◆ **TASK DESCRIPTION**:
As you reproduce every line below, keep it exactly as written and leave out the images.

◆ **RECORDS FOR THIS TASK**:
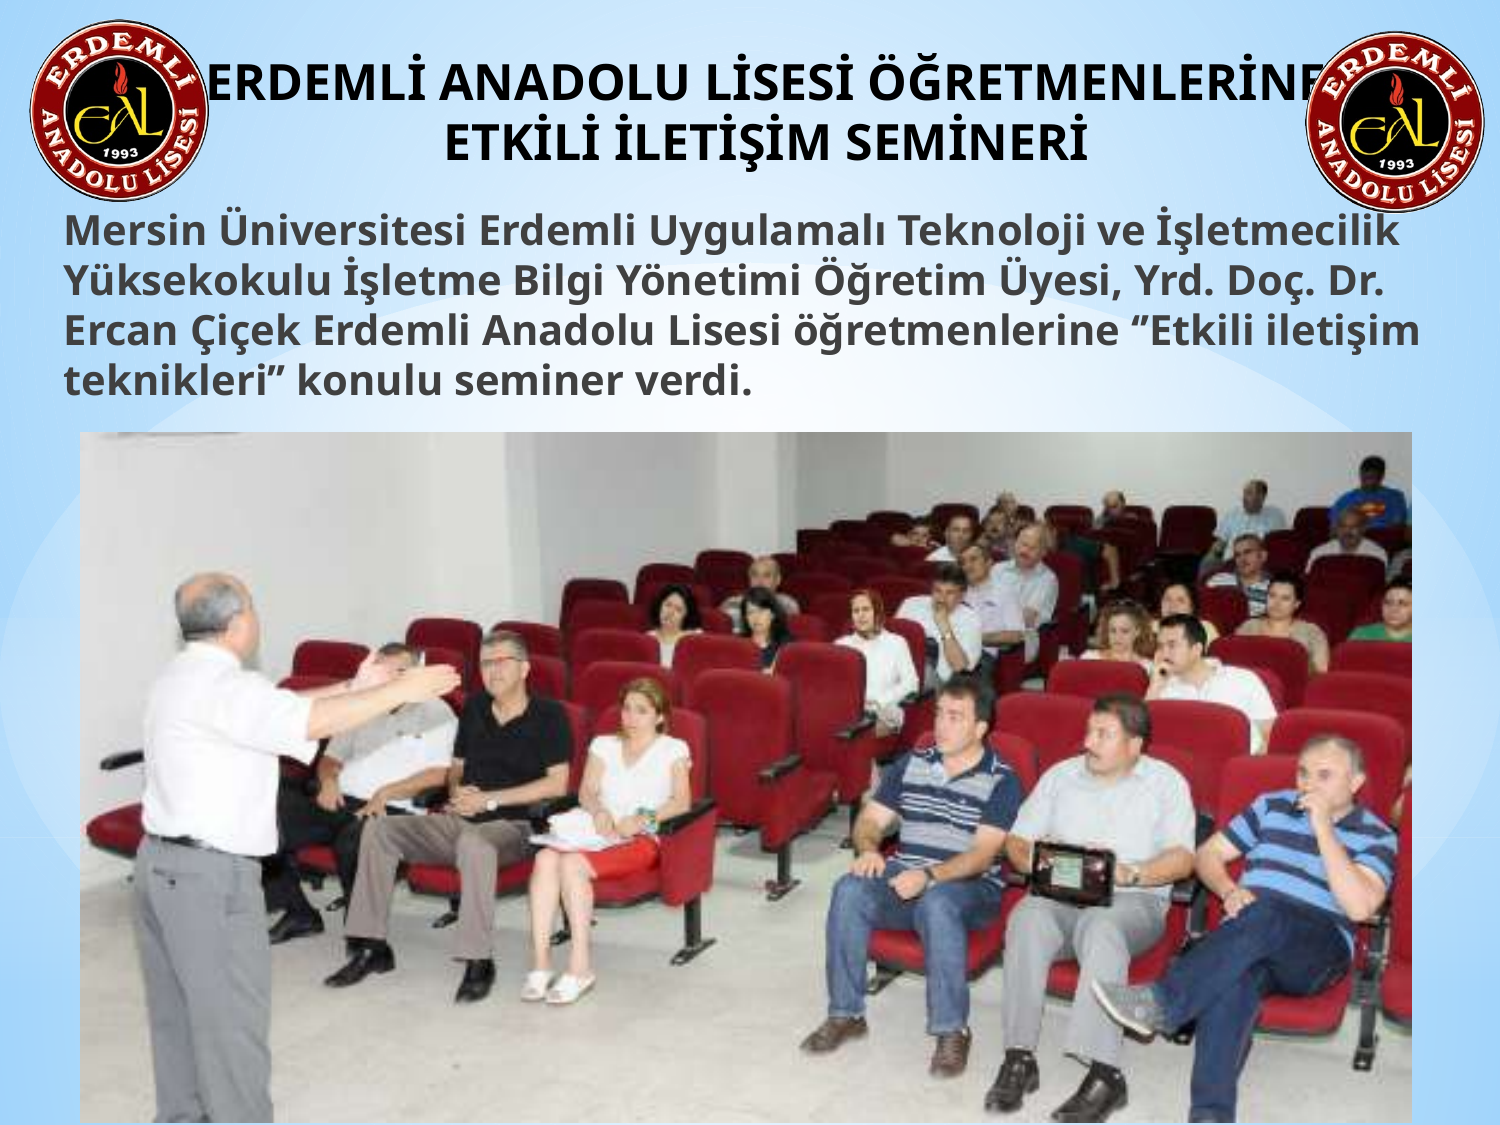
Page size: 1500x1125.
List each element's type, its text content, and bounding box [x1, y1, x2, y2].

picture [80, 432, 1412, 1124]
title Erdemli Anadolu Lisesi öğretmenlerine etkili iletişim semineri [215, 42, 1298, 196]
picture [29, 18, 210, 203]
list Mersin Üniversitesi Erdemli Uygulamalı Teknoloji ve İşletmecilik Yüksekokulu İşletme Bilgi Yönetimi Öğretim Üyesi, Yrd. Doç. Dr. Ercan Çiçek Erdemli Anadolu Lisesi öğretmenlerine ‘’Etkili iletişim teknikleri’’ konulu seminer verdi. [41, 196, 1483, 438]
picture [1304, 30, 1485, 215]
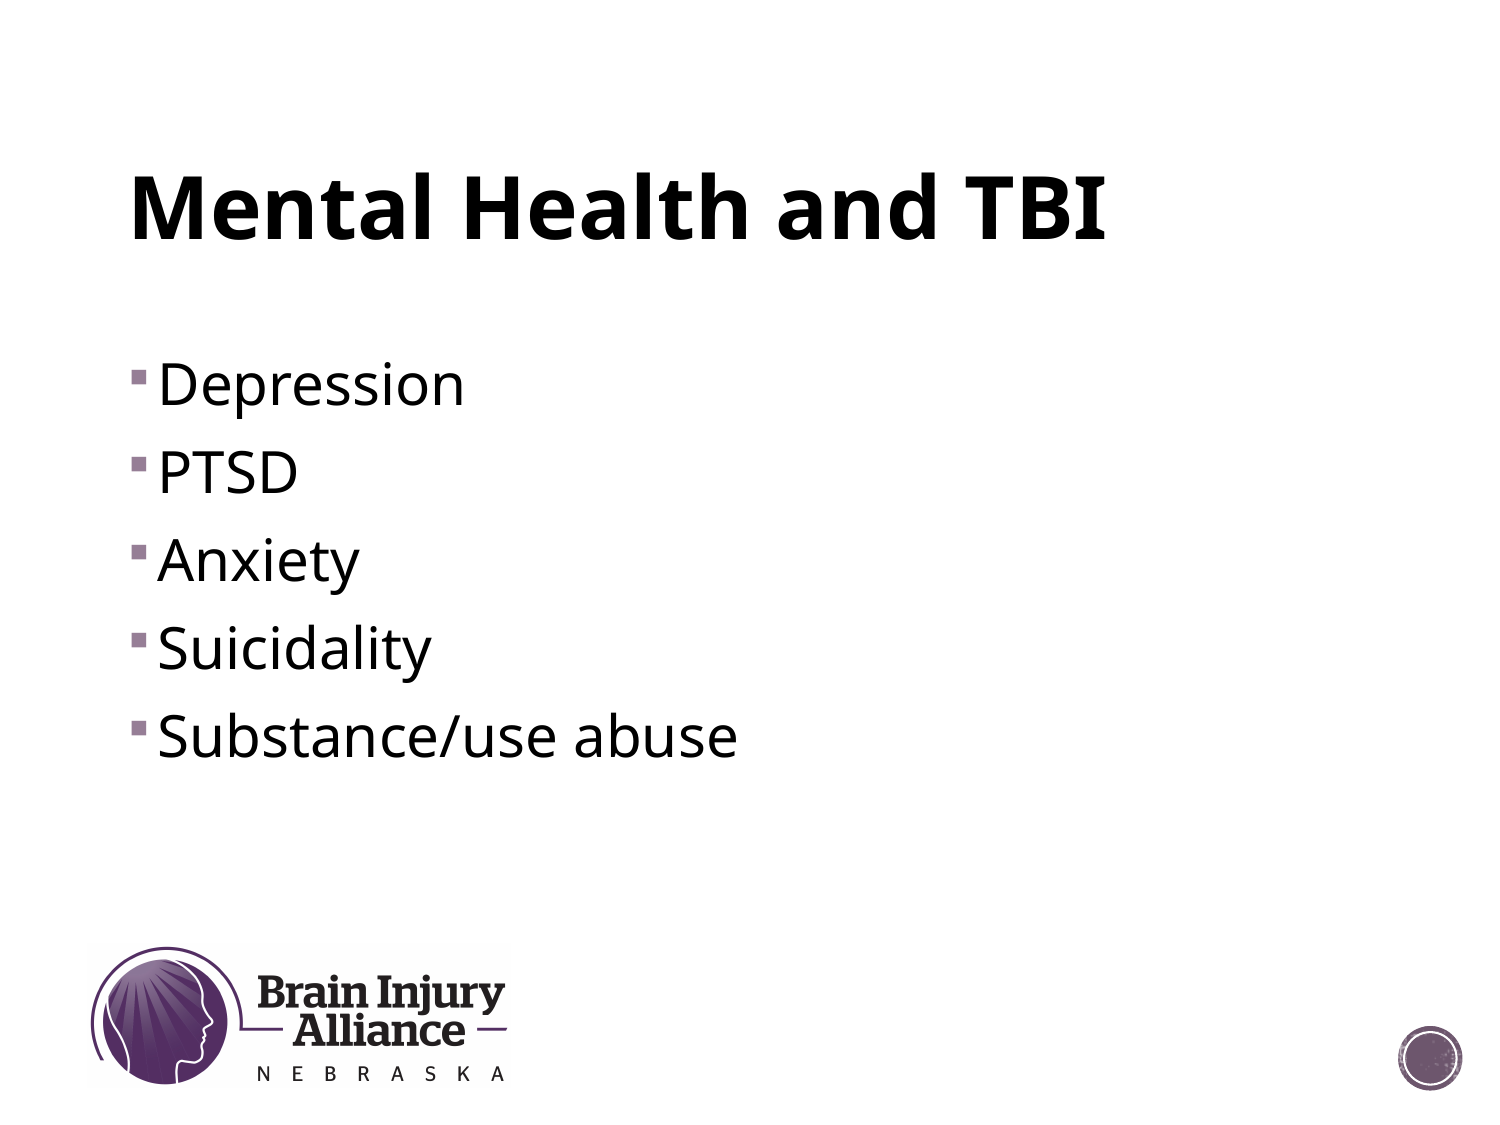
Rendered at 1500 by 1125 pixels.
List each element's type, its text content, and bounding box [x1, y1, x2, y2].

title Mental Health and TBI [112, 79, 1388, 344]
picture [87, 943, 511, 1088]
list Depression PTSD Anxiety Suicidality Substance/use abuse [112, 348, 1388, 1013]
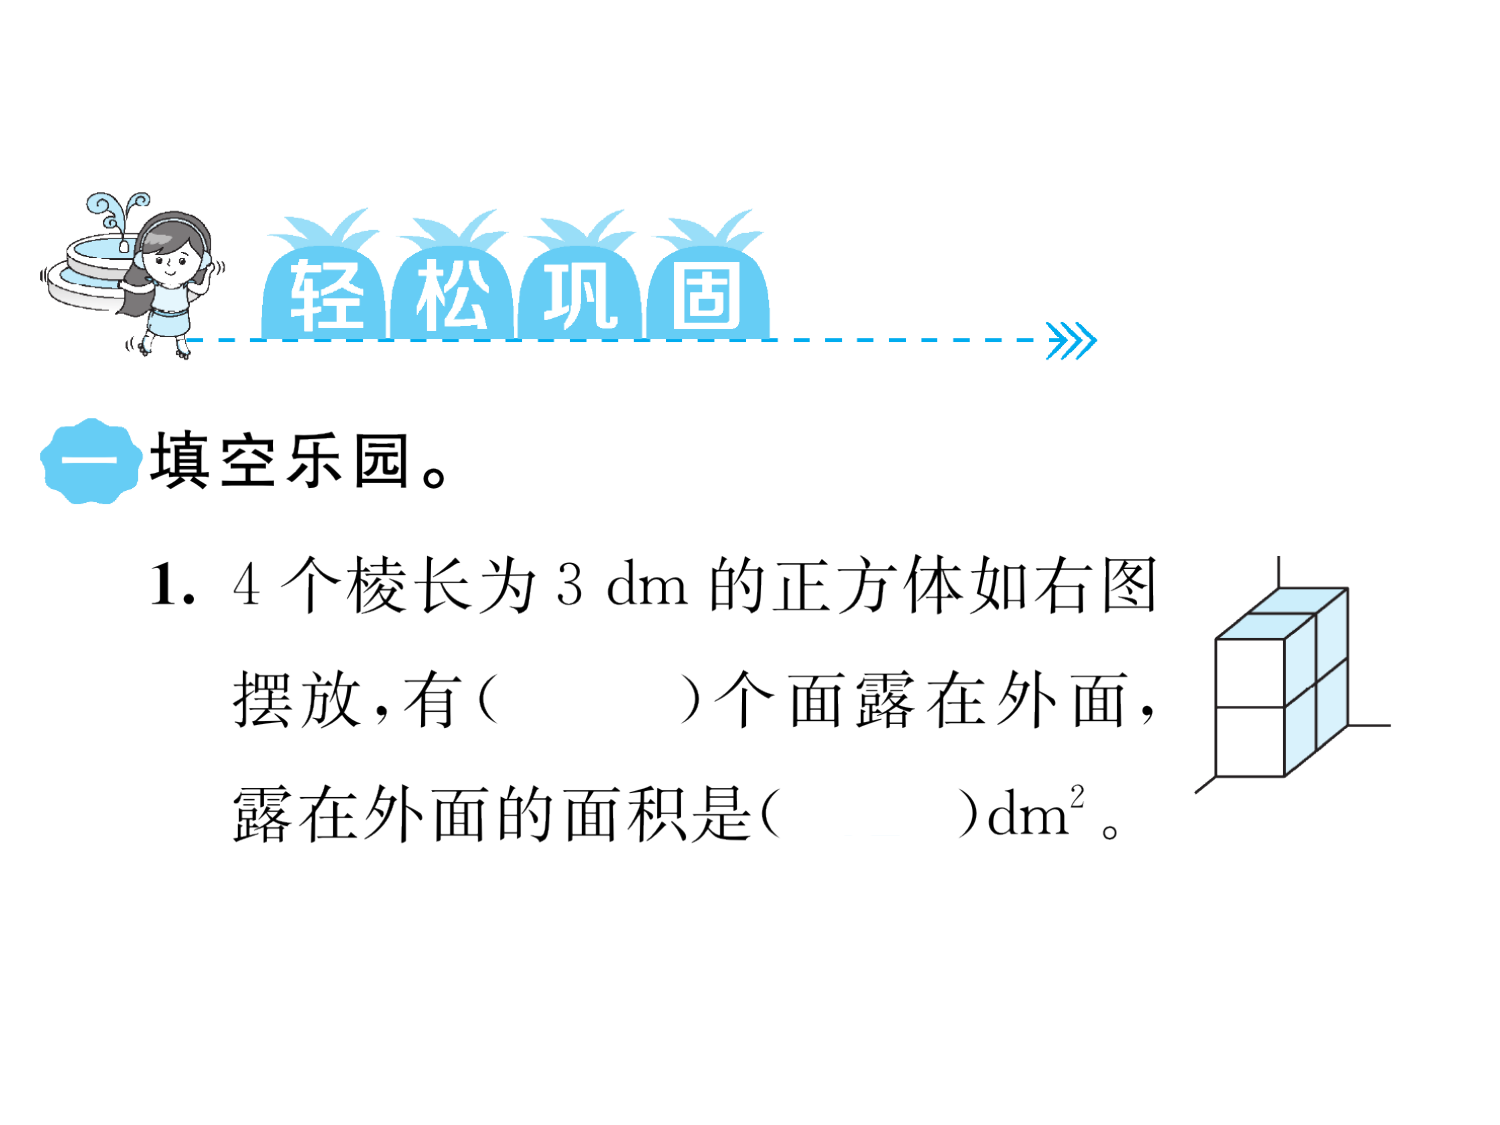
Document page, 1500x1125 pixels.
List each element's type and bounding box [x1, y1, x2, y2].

picture [35, 177, 1403, 872]
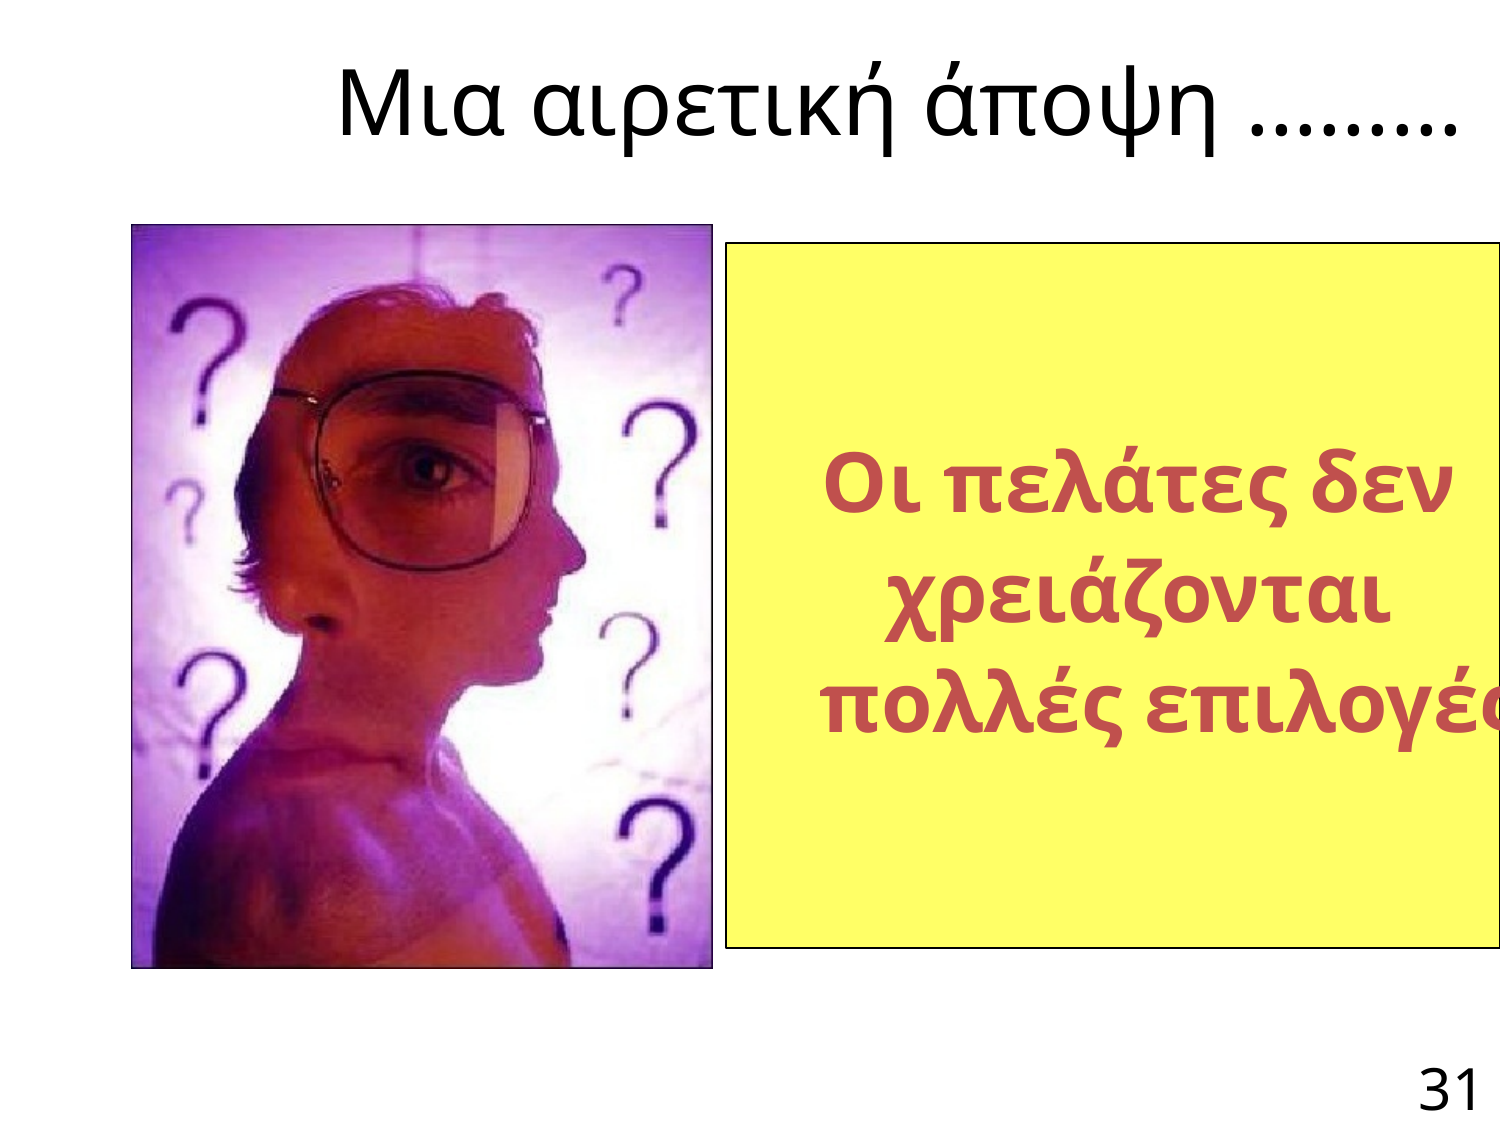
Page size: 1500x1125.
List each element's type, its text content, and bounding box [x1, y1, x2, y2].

text_box [724, 241, 1500, 950]
text_box Οι πελάτες δεν [821, 446, 1458, 530]
picture [131, 224, 713, 969]
text_box Μια αιρετική άποψη ……… [334, 62, 1464, 155]
text_box 31 [1294, 1046, 1500, 1125]
text_box [0, 0, 1500, 1125]
text_box πολλές επιλογές [819, 666, 1500, 750]
text_box χρειάζονται [886, 556, 1394, 640]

◆ **EXERCISE RESULT**:
Page size: 1500x1125.
List each element's type, its text content, and bounding box [x1, y1, x2, y2].

picture [80, 432, 1412, 1124]
title Erdemli Anadolu Lisesi öğretmenlerine etkili iletişim semineri [215, 42, 1298, 196]
picture [29, 18, 210, 203]
list Mersin Üniversitesi Erdemli Uygulamalı Teknoloji ve İşletmecilik Yüksekokulu İşletme Bilgi Yönetimi Öğretim Üyesi, Yrd. Doç. Dr. Ercan Çiçek Erdemli Anadolu Lisesi öğretmenlerine ‘’Etkili iletişim teknikleri’’ konulu seminer verdi. [41, 196, 1483, 438]
picture [1304, 30, 1485, 215]
Rendered at 1500 by 1125 pixels.
List each element's type, its text content, and bounding box [x1, y1, x2, y2].

title Mental Health and TBI [112, 79, 1388, 344]
picture [87, 943, 511, 1088]
list Depression PTSD Anxiety Suicidality Substance/use abuse [112, 348, 1388, 1013]
Document page, 1500x1125 pixels.
List each element's type and bounding box [x1, y1, x2, y2].

picture [35, 177, 1403, 872]
Page size: 1500x1125.
List each element's type, its text content, and bounding box [x1, y1, x2, y2].

text_box [724, 241, 1500, 950]
text_box Οι πελάτες δεν [821, 446, 1458, 530]
picture [131, 224, 713, 969]
text_box Μια αιρετική άποψη ……… [334, 62, 1464, 155]
text_box 31 [1294, 1046, 1500, 1125]
text_box [0, 0, 1500, 1125]
text_box πολλές επιλογές [819, 666, 1500, 750]
text_box χρειάζονται [886, 556, 1394, 640]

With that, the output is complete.